Exercise =
Every line that contains the word "growth" is to be copied from the listing.

Data supplied =
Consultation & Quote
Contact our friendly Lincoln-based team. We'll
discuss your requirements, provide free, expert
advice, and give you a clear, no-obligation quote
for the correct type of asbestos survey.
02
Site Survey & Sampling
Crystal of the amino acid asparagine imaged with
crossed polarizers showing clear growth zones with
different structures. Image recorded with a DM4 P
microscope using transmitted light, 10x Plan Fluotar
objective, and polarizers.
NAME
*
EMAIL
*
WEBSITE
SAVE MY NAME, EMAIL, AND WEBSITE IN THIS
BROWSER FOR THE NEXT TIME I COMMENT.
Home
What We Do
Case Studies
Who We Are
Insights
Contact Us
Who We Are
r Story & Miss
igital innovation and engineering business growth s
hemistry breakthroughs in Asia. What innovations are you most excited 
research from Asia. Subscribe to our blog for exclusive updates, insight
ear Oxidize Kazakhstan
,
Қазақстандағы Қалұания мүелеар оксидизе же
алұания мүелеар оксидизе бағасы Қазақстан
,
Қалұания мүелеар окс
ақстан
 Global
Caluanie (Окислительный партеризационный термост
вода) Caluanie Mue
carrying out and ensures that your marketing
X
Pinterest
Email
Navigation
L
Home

Answer section =
crossed polarizers showing clear growth zones with
igital innovation and engineering business growth s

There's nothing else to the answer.